If you have ever suspected that there is something deeply wrong with the world, that there is an insanity that has seeped into everything, including perhaps your own heart, then the Course might be for you. For it is in the midst of this bad news that it delivers its good news.

It promises, "There is a way of living in the world that is not here, although it seems to be." In this way, the distressing appearances of life no longer govern our state of mind, nor dictate our response to others. We can find "quiet even in the midst of the turmoil" of the world. We can respond with open-handed generosity, even when others try to hurt us. We can let go of the past even when its residue lies all around us. We can walk through our day with "no cares and no concerns…no fear of future and no past regrets" even if we have failed to manifest the life of our dreams.

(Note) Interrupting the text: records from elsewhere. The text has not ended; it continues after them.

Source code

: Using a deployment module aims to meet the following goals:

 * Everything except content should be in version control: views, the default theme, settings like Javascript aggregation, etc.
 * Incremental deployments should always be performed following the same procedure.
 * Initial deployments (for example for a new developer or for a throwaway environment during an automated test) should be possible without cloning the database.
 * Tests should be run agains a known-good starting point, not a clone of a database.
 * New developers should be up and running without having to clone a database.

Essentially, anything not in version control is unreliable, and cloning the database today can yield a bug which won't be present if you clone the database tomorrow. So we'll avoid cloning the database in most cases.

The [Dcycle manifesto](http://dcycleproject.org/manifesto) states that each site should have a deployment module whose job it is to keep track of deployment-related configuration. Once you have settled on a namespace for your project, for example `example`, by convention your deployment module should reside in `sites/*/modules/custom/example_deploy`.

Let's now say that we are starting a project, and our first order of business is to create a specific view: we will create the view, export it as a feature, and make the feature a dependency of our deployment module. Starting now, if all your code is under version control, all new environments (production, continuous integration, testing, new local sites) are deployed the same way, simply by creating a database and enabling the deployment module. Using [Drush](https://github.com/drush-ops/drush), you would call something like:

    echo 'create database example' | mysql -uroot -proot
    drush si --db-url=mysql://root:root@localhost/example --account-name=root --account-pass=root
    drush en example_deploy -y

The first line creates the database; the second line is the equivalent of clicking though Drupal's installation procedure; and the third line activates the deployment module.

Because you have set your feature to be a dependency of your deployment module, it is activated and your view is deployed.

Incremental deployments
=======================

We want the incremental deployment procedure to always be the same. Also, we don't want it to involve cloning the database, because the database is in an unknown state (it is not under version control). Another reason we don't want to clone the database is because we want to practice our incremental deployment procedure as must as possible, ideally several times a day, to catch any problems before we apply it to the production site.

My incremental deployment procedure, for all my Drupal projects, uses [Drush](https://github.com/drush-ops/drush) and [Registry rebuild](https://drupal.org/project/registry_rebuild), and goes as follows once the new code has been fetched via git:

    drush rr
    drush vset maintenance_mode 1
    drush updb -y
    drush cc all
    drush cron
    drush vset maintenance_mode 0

How do we reach this unshakable peace? We get down to business and set about retraining our minds. We practice seeing things differently. In this process, the Course provides abundant help. It contains hundreds of exercises aimed at shifting us into a new perception—exercises in forgiveness, entering the present, seeing ourselves differently, and experiencing God.

Yes, the process takes effort (how did effort become so unpopular?). And yes, it promises to turn our inner world upside down. Yet perhaps we have grown tired of our inner world, maybe even a bit sick of it. Perhaps we have noticed that as mercurial as it is, it is remarkably resistant to real change. Perhaps, then, we are ready to try something new, or to take something off the shelf that we only thought was familiar. Perhaps A Course in Miracles is the thing we have been looking for.